In a sudden shift from a hands-off approach, archdiocesan officials hoping to end the occupations entered the two churches Saturday at 2 a.m. They awakened sleeping occupiers and asked them to leave.
St. Henry's occupiers refused; whether all occupiers left Good Counsel remained a matter of dispute Monday.
Harold Baquet, a Good Counsel parishioner, said an occupier there remained behind in hiding to repossess the church after the archdiocese officials left; Comiskey cautioned against accepting that version, but declined to elaborate. In any event, Good Counsel remains in parishioners' hands.
Comiskey acknowledged Monday that after weeks of allowing parishioners and supporters to hold the buildings, the archdiocese hoped to finesse an end to the occupations with a surprise appearance in the middle of the night without media or police, hoping to encounter two or three parishioners who could be persuaded to leave.
Comiskey said Archbishop Alfred Hughes wants an end to the occupations -- parishioners call them vigils -- so nearby Good Shepherd parish, into which St. Henry and Good Counsel have been merged, can get past its birth pangs and realize its full potential.
Hughes and Comiskey also cited other reasons for their change in concern, among them reports that children had spent the night inside the churches and that people were exercising in the buildings.
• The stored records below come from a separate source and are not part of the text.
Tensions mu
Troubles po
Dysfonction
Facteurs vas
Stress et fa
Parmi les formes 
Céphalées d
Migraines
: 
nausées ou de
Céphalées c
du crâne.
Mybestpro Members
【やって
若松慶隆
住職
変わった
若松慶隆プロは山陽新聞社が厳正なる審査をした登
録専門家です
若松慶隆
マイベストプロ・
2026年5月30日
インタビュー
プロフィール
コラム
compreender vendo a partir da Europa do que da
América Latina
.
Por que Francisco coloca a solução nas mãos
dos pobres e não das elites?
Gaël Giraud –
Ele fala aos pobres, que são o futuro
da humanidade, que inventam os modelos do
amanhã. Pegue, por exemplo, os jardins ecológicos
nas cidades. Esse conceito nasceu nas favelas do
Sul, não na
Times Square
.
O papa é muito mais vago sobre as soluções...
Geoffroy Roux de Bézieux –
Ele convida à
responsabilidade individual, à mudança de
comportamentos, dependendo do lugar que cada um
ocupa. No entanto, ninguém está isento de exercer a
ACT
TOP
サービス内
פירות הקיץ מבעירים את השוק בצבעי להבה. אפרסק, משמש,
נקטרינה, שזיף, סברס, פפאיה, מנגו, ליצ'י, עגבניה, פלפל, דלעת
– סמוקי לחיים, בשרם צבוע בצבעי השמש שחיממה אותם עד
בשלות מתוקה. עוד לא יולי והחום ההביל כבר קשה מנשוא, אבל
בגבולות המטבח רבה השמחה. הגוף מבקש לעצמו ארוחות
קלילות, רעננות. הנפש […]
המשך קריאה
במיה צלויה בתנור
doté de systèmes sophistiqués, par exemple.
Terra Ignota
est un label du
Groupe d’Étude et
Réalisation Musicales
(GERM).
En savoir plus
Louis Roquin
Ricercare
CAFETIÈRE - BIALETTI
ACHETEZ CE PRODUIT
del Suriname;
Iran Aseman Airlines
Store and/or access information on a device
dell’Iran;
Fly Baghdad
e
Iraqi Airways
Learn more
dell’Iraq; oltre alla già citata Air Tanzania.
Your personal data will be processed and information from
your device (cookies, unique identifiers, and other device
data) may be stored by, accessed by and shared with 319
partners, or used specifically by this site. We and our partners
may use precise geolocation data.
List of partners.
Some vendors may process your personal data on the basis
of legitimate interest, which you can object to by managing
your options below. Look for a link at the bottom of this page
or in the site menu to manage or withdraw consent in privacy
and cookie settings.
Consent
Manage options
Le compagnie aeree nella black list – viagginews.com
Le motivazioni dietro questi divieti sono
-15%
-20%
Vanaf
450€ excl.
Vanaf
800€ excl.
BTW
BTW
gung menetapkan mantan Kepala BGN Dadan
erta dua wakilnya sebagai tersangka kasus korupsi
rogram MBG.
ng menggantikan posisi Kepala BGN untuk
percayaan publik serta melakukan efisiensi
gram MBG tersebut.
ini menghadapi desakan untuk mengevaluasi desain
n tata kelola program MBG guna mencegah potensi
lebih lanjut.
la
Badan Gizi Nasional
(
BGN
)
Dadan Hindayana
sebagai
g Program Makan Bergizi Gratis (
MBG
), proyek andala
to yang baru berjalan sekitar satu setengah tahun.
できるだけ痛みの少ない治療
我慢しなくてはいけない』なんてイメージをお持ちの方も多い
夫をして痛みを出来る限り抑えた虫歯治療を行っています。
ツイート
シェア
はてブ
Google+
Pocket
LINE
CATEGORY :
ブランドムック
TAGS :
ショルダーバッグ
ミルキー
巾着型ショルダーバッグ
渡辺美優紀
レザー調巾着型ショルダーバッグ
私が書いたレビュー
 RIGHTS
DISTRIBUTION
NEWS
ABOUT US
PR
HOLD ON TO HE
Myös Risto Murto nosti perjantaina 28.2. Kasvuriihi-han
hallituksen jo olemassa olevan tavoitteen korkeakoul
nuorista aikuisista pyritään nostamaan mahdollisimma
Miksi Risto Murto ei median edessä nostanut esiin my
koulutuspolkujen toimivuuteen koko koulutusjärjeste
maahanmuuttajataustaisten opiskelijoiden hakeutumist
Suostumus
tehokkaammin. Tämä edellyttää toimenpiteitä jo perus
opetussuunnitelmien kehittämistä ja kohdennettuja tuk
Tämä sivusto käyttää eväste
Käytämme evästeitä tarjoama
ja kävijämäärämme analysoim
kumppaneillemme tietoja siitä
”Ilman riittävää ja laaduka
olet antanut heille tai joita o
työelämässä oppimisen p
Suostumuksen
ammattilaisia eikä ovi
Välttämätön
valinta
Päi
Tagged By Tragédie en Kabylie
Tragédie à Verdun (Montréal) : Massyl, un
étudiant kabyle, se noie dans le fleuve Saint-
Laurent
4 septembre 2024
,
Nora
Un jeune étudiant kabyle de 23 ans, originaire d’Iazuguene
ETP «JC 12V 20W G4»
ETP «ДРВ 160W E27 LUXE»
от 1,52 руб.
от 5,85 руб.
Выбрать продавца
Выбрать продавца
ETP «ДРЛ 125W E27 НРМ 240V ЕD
That apparently referred to some occupiers' walking laps around interiors during their two- and four-hour shifts -- as well as to "reports of people bringing yoga mats, things like that, " Comiskey said.
The archdiocese believes that either is inappropriate. Even though neither church contains the Blessed Sacrament, consecrated bread that Catholics believe is the body and blood of Christ, the churches are still sacred, consecrated spaces, she said.
Some of the holdouts are speculating that the archdiocese suddenly moved to end the vigils because the Vatican is ready to announce a replacement for Hughes, who is eligible for retirement but wants an end to the standoff so his successor does not inherit it. Comiskey dismissed that as a motive.
"That's never been part of any discussion that I've been part of, " she said.